■ **Tareas**
• a. Reproduce sin cambios el fragmento de la publicación del poema «Confusión» que va de "Empero, la soledad" a "y mi muerte?", ambos incluidos.
• b. Enumera todas las oraciones interrogativas de la publicación del poema «Confusión».
• c. Prosigue la publicación del poema «Confusión» a partir de su última oración.

____ Fragmento proporcionado

Confusión






















Ya no te quiero,
me lo grita el buen juicio,
ya no existen lunas que saturen tu mirada,
ni veo el brillo de tus ojos despertando alboradas,
ya no eres farola que ilumina cansados pasos,
ni profecía que vendría a consumarse en el alma.

Desapareció la magia entre tus manos,
cesó el mito de quererte,
se debilitó la ilusión con la que a veces te busco
y las ganas de ofrecer este beso -no vivido-
que yace preso en mi boca.
Me desnudaste del vestido de noche
que me cubría la piel con el tatuaje de tu nombre.

Vuelo semillas de diente de león en las sombras de la tarde,
cada una lleva colgado un “ya no te quiero” a media voz,
caen sobre mi pecho clavándose como agujas de nostalgia.

        Empero, la soledad me abraza confundiendo a la razón
¿Qué me hace sentirte en cada verso que escribo?

¿Cómo catequizar a mi cordura de que es absurda la arrogancia de la utopía y que ya no debo pensarte?

¿Cómo explicarle al corazón que es tan corta la distancia entre tu olvido y mi muerte?

...

¿Cómo se supone que deje de quererte?





© Lissette Flores López. Derechos Reservados.

8 comentarios:

Óscar dijo...

"Vuelo semillas de diente de león en las sombras de la tarde"

Cuán poéticas son las semillas de diente de león. No en vano, han encontrado acomodo en muchos de mis poemas.

________
____ Material proporcionado

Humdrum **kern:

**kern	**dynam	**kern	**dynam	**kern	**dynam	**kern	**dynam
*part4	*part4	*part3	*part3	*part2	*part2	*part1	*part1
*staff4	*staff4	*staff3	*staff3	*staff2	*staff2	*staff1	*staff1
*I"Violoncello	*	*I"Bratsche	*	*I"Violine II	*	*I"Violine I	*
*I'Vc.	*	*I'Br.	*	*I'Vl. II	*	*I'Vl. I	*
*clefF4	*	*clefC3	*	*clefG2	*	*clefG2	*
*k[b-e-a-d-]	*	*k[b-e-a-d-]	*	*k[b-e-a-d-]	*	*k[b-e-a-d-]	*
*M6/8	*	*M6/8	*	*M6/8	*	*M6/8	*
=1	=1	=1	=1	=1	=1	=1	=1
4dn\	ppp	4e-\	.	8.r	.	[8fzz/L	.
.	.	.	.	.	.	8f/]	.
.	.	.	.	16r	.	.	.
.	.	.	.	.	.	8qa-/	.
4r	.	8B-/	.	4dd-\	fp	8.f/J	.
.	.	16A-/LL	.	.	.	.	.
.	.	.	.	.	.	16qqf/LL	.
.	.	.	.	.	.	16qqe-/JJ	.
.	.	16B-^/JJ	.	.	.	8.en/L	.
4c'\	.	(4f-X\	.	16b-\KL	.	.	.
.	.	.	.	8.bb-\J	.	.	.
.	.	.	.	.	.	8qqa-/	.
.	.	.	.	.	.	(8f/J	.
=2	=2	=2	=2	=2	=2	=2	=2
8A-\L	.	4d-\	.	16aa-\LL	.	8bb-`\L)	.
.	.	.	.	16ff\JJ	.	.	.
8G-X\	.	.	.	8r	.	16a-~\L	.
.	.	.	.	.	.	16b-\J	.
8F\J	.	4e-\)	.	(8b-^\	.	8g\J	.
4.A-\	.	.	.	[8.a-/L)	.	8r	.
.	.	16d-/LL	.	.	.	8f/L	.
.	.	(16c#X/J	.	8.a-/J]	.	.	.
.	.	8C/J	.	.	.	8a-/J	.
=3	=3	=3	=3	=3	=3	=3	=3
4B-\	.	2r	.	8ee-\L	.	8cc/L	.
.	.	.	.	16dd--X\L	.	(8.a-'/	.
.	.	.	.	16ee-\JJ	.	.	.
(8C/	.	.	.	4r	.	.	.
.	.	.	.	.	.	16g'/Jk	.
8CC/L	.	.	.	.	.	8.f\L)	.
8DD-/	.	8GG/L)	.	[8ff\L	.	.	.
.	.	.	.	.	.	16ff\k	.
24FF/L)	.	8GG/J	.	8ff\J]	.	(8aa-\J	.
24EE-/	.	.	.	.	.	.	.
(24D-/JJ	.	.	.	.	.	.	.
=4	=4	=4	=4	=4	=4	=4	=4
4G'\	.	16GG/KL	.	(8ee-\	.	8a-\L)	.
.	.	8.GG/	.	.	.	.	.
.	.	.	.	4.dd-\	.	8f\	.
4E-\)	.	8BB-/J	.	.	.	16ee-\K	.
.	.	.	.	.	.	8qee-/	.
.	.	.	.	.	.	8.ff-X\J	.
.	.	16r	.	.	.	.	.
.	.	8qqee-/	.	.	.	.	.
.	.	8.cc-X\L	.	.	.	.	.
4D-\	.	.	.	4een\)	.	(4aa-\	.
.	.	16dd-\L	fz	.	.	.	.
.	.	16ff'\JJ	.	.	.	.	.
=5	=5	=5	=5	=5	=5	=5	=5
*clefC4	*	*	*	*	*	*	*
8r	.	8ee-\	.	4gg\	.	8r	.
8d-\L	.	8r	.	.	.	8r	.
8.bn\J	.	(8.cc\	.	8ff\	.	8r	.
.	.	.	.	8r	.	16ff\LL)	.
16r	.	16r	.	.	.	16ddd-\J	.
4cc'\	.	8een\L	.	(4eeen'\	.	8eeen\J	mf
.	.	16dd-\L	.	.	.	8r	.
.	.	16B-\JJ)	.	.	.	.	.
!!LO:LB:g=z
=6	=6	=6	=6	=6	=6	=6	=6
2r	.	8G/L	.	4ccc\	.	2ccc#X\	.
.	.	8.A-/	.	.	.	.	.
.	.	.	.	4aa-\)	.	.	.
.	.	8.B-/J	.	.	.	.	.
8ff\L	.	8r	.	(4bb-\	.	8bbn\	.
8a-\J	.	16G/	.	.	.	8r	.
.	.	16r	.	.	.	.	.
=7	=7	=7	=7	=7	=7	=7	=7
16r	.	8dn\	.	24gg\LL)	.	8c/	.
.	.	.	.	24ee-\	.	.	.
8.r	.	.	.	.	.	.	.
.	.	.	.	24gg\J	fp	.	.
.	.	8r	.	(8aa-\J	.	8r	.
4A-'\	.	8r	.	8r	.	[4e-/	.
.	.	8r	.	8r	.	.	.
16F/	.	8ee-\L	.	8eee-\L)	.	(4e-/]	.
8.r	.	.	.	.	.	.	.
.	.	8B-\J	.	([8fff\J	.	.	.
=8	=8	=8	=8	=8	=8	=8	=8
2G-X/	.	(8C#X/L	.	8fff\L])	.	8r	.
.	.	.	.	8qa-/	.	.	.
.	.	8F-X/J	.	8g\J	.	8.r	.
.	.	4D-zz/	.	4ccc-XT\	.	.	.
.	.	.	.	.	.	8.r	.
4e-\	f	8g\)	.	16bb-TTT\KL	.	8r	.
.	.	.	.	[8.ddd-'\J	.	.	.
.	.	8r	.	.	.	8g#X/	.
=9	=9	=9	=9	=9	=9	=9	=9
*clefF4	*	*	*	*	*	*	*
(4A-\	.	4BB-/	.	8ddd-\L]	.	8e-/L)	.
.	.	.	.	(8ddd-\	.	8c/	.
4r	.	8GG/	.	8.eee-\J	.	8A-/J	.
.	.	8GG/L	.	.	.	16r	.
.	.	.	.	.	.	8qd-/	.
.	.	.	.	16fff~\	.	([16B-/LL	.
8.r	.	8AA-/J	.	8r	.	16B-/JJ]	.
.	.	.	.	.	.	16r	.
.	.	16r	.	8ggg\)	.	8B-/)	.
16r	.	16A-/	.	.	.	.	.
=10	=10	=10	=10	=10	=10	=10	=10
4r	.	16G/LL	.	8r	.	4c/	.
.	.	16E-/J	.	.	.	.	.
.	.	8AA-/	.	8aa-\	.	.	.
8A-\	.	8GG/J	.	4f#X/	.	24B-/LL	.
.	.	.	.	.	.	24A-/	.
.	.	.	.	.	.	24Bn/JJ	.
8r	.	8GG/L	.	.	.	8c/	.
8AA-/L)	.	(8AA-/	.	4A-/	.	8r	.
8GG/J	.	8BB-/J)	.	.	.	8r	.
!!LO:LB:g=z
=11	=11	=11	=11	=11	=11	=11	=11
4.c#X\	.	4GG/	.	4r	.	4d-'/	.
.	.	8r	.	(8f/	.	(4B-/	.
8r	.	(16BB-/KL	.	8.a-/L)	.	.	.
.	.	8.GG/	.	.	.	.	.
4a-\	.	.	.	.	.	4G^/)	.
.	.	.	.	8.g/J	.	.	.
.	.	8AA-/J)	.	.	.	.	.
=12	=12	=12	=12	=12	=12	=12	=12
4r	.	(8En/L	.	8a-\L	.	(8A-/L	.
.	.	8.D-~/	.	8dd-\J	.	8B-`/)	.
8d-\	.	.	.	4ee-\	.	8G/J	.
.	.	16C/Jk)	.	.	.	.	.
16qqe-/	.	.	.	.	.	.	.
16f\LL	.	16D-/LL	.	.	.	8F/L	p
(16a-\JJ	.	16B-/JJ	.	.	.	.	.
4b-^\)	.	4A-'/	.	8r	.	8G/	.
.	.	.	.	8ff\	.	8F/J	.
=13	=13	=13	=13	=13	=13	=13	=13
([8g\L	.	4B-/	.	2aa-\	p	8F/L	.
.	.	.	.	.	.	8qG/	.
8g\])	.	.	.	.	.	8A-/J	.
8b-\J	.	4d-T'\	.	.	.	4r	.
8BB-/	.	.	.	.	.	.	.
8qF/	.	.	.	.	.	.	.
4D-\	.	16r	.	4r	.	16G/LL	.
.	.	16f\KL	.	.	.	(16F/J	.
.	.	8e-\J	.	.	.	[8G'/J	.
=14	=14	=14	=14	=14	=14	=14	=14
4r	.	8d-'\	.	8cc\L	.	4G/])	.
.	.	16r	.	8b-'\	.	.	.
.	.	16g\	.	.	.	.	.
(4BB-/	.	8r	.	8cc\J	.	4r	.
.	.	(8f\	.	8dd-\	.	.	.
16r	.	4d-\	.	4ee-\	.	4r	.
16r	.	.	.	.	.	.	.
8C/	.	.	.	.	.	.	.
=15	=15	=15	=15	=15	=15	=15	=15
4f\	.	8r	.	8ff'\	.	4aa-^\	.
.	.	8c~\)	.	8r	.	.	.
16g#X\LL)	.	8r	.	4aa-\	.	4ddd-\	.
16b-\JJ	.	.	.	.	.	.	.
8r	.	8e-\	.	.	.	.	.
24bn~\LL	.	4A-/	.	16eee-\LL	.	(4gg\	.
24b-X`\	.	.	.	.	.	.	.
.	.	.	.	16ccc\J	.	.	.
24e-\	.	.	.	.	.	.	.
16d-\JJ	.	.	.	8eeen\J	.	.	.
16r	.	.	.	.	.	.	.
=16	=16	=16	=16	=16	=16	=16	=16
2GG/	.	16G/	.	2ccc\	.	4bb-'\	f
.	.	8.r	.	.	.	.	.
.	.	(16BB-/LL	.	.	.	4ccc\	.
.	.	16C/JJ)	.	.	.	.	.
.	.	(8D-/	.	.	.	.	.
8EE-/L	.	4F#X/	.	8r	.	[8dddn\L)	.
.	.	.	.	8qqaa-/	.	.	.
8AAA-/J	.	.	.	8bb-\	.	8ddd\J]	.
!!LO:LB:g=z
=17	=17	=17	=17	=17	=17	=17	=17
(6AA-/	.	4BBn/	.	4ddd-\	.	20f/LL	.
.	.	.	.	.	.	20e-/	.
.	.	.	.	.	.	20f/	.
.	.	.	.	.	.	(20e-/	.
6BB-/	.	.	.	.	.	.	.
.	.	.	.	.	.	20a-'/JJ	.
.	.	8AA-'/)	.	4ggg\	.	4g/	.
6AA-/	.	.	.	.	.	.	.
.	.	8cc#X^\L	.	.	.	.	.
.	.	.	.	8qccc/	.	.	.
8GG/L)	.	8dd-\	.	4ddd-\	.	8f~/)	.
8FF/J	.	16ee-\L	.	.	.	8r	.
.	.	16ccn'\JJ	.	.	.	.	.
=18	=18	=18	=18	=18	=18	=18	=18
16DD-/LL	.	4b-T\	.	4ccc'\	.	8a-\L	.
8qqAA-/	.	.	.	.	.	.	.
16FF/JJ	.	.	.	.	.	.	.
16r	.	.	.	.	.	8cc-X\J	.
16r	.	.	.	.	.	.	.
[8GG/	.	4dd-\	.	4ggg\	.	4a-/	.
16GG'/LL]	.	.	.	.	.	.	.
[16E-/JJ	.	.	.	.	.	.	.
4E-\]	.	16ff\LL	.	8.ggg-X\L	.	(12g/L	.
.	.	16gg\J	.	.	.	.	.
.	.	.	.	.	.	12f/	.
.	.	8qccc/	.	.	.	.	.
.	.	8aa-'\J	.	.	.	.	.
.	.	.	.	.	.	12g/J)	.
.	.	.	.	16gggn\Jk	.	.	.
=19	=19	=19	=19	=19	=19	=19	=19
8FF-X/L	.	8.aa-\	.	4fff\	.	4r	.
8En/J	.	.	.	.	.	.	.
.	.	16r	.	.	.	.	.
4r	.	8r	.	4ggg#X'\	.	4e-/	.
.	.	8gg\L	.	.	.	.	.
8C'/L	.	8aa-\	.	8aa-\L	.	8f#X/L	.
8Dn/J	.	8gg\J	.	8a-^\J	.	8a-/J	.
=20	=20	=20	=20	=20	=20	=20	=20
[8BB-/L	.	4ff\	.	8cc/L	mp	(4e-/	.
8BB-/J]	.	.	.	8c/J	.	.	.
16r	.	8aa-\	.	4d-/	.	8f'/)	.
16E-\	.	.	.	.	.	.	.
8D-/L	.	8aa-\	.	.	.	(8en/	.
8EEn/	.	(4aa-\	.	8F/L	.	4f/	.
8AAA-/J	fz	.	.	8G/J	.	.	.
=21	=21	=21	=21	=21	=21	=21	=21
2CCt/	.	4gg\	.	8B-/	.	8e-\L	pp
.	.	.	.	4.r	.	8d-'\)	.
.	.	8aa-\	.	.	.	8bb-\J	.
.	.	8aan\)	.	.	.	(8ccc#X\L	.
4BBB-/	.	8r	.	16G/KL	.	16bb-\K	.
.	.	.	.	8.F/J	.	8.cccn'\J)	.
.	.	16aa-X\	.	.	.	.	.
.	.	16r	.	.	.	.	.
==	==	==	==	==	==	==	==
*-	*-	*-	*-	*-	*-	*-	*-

________

■ **Respuestas por punto**
• a.
Empero, la soledad me abraza confundiendo a la razón
¿Qué me hace sentirte en cada verso que escribo?

¿Cómo catequizar a mi cordura de que es absurda la arrogancia de la utopía y que ya no debo pensarte?

¿Cómo explicarle al corazón que es tan corta la distancia entre tu olvido y mi muerte?

• b.
¿Qué me hace sentirte en cada verso que escribo?
¿Cómo catequizar a mi cordura de que es absurda la arrogancia de la utopía y que ya no debo pensarte?
¿Cómo explicarle al corazón que es tan corta la distancia entre tu olvido y mi muerte?
¿Cómo se supone que deje de quererte?

• c.
Estos versos son preciosos:

"Me desnudaste del vestido de noche
que me cubría la piel con el tatuaje de tu nombre."

También lo es ese beso que yace preso en tu boca. Y en su melancolía, esta pregunta que te haces es tan hermosa como estremecedora:

"¿Cómo explicarle al corazón que es tan corta la distancia entre tu olvido y mi muerte?"

Sólo me resta decirte que es un magnífico poema, un perfecto exponente de tu sensibilidad nostálgica y amatoria, y que la imagen que has elegido casa muy bien con el poema.

Un abrazo, Liz.

Liz Flores dijo...

Qué bello comentario, superó mis expectativas, y por mucho. Mil gracias Óscar, eres un cielo.
Un gran abrazo.

azpeitia dijo...

Hay en tus versos una enorme sensibilidad y un arte muy especial, me parecen muy buenos...un abrazo de azpeitia

Marisol dijo...

'Ya no te quiero' Pero todos sabemos cómo miente el poeta...
Encontré este verso en especial eufónico:
'y las ganas de ofrecer este beso -no vivido- que yace preso en mi boca.'
Los dientes de león son muy líricos, por su fragilidad, y su vuelo.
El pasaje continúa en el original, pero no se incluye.